▸ WHAT TO PRODUCE:
The pictures stay out. Please retype every line below exactly.

▸ GIVEN MATERIAL:
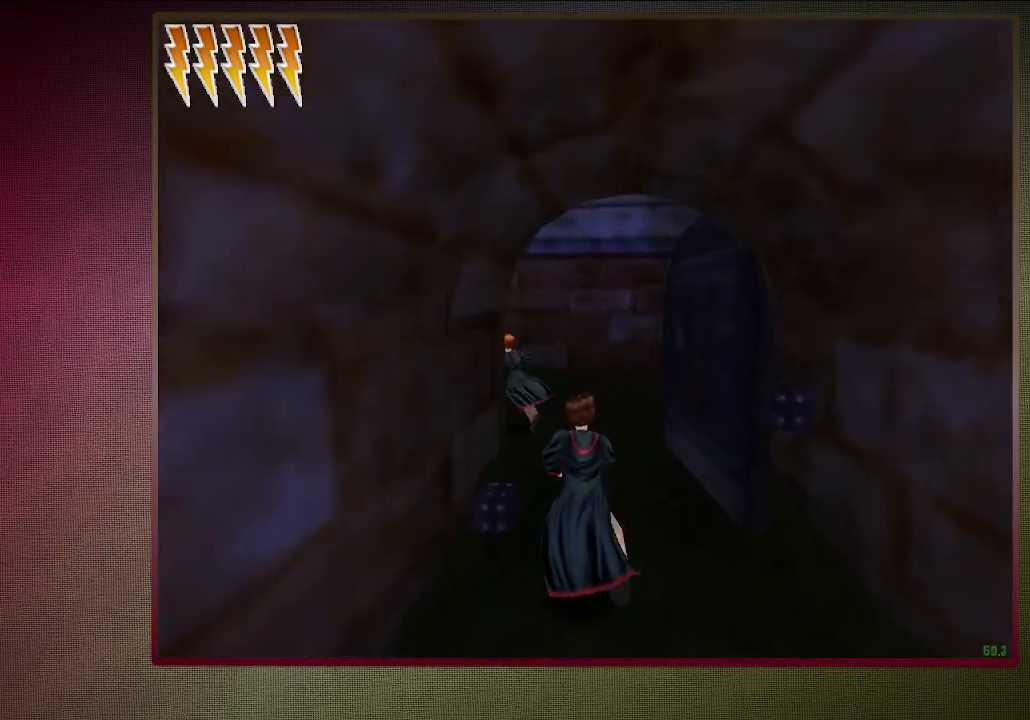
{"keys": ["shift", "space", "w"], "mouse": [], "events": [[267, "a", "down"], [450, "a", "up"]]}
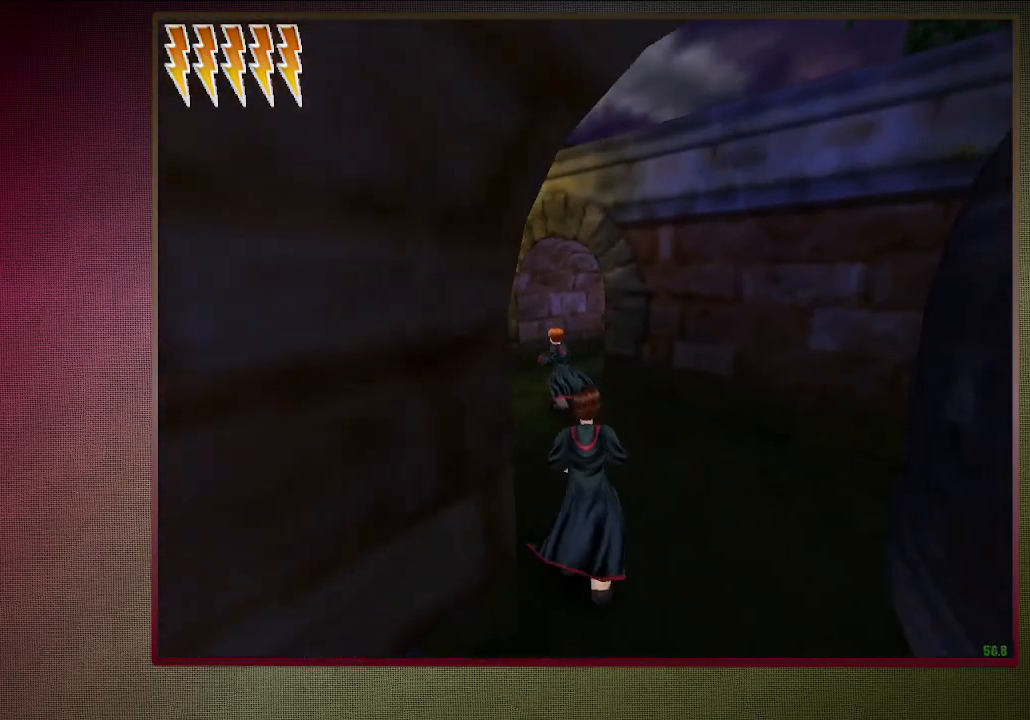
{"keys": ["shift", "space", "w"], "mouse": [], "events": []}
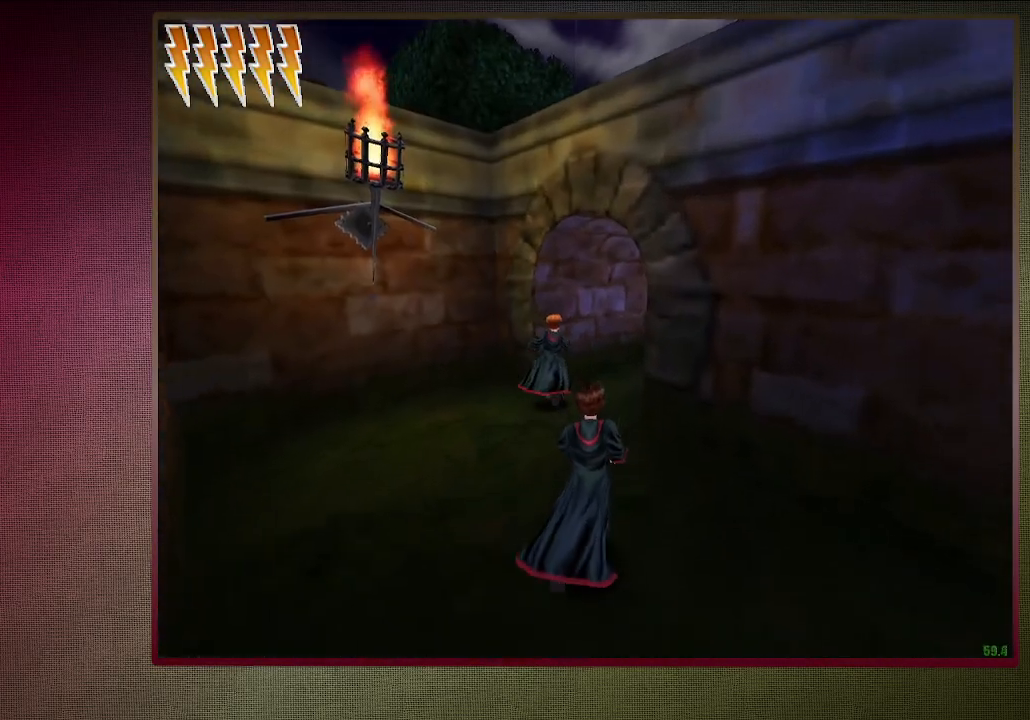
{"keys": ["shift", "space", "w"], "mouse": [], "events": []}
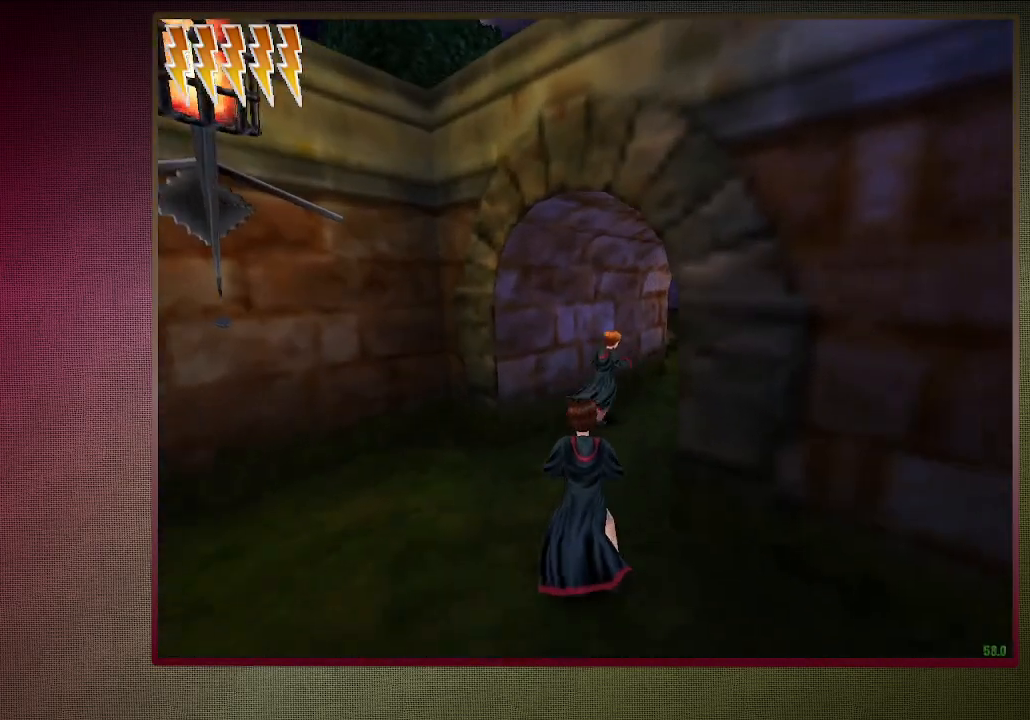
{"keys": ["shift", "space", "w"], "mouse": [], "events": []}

▸ SOLUTION FOR THIS EXERCISE:
{"keys": ["shift", "space", "w"], "mouse": [], "events": [[267, "a", "down"], [450, "a", "up"]]}
{"keys": ["shift", "space", "w"], "mouse": [], "events": []}
{"keys": ["shift", "space", "w"], "mouse": [], "events": []}
{"keys": ["shift", "space", "w"], "mouse": [], "events": []}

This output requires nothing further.